Laying in my bed, all feels right with the world.
Truth be told, its not actually “my” bed, but the one I use when I visit my grandparents. The one that I have used almost every visit my entire life. The bed that is next to the one my brother slept in when we were kids but is now occupied by my two children. This is the house my father and his brothers grew up in. The only place I’ve known my grandparents to live. The house with the large yard with the tall trees, a novelty for a girl who spent all but her first four years of life on the prairie. The house with the hallway that ended with the linen and toy closet, that to my little kid self, felt at least 20 yards long. The house across the pond that must have a million frogs that sing you to sleep each night while the hum of the big trucks on the nearby highway add their own notes to the song. The house that has the sweet smell, like only a place does, that is in a humid environment. The house that is bursting with memories. This is what I have known, always known, a source of peace when my adult reality is a constant state of change.
While this house, this family, hasn’t been without its set of challenges, I’m thankful for the gift of time and the stability it has provided on this side of eternity. I know how fortunate we have been. Purely from a numbers game, time is no longer on our side. But was it ever? I’m no longer naive enough to think that the time clock runs out only for those advanced in their years. I know each moment we’re given can’t be taken for granted.
But for this moment, I push all that aside. I’ll savor the sound of my sweet babes as their breath falls heavy as they sleep.

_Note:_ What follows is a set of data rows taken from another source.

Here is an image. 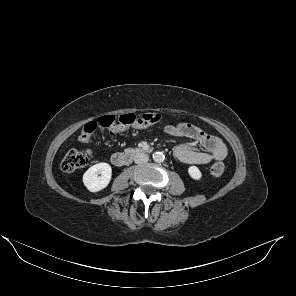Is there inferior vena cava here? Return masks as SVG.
<instances>
[{"label": "inferior vena cava", "mask_w": 296, "mask_h": 296, "mask_svg": "<svg viewBox=\"0 0 296 296\" xmlns=\"http://www.w3.org/2000/svg\"><path fill=\"white\" fill-rule=\"evenodd\" d=\"M149 160V156L145 153H138L134 156V161L137 164L146 163Z\"/></svg>", "instance_id": "602c4592"}]
</instances>
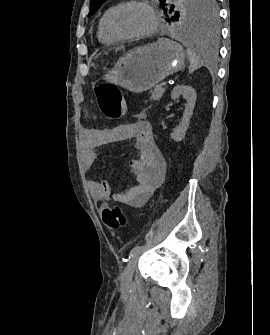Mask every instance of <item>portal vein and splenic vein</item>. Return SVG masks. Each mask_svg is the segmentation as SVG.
<instances>
[{
    "mask_svg": "<svg viewBox=\"0 0 270 335\" xmlns=\"http://www.w3.org/2000/svg\"><path fill=\"white\" fill-rule=\"evenodd\" d=\"M167 82L164 80V81H162V86H166L167 84H166Z\"/></svg>",
    "mask_w": 270,
    "mask_h": 335,
    "instance_id": "portal-vein-and-splenic-vein-1",
    "label": "portal vein and splenic vein"
}]
</instances>
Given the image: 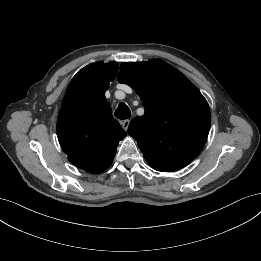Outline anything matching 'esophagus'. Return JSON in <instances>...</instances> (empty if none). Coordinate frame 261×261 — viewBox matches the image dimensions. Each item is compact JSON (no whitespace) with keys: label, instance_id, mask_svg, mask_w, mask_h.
<instances>
[{"label":"esophagus","instance_id":"1","mask_svg":"<svg viewBox=\"0 0 261 261\" xmlns=\"http://www.w3.org/2000/svg\"><path fill=\"white\" fill-rule=\"evenodd\" d=\"M121 124H122L123 129H124L125 131H127V130H128V127H129V125H130V120H129V119H126V120L122 121Z\"/></svg>","mask_w":261,"mask_h":261}]
</instances>
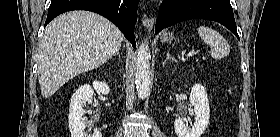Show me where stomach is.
Wrapping results in <instances>:
<instances>
[{
    "label": "stomach",
    "mask_w": 280,
    "mask_h": 137,
    "mask_svg": "<svg viewBox=\"0 0 280 137\" xmlns=\"http://www.w3.org/2000/svg\"><path fill=\"white\" fill-rule=\"evenodd\" d=\"M173 35L170 34V33H166V34H163L162 37H161V41L162 42H171L173 40Z\"/></svg>",
    "instance_id": "0dacf381"
}]
</instances>
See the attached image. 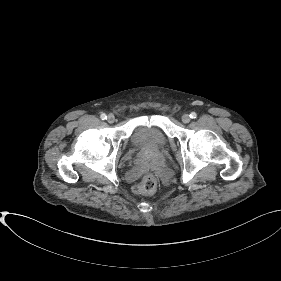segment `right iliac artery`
<instances>
[{"mask_svg":"<svg viewBox=\"0 0 281 281\" xmlns=\"http://www.w3.org/2000/svg\"><path fill=\"white\" fill-rule=\"evenodd\" d=\"M100 118H101L102 120H105V119H107V116H106V114L103 113V114L100 115Z\"/></svg>","mask_w":281,"mask_h":281,"instance_id":"right-iliac-artery-1","label":"right iliac artery"}]
</instances>
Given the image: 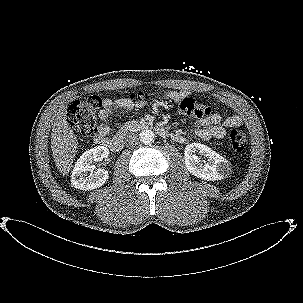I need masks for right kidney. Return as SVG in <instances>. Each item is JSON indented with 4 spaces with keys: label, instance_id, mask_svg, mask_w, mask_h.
<instances>
[{
    "label": "right kidney",
    "instance_id": "obj_1",
    "mask_svg": "<svg viewBox=\"0 0 303 303\" xmlns=\"http://www.w3.org/2000/svg\"><path fill=\"white\" fill-rule=\"evenodd\" d=\"M108 155L109 150L104 146H96L84 152L77 160L72 171V186L81 190H92L101 187L108 180V171L105 169L94 171L95 165L92 163L101 161Z\"/></svg>",
    "mask_w": 303,
    "mask_h": 303
}]
</instances>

I’m thankful that they too can make memories in this house and experience the love of the people in it. I’ll soak up the scent of this room and store it away in my mind. And I’ll let frogs and trucks serenade me to sleep just like they have done for 30+ summers. I’ll drift off with thankfulness in my heart that once again, we were given the gift of time to bottle up another round of summer memories, in this house, with these people.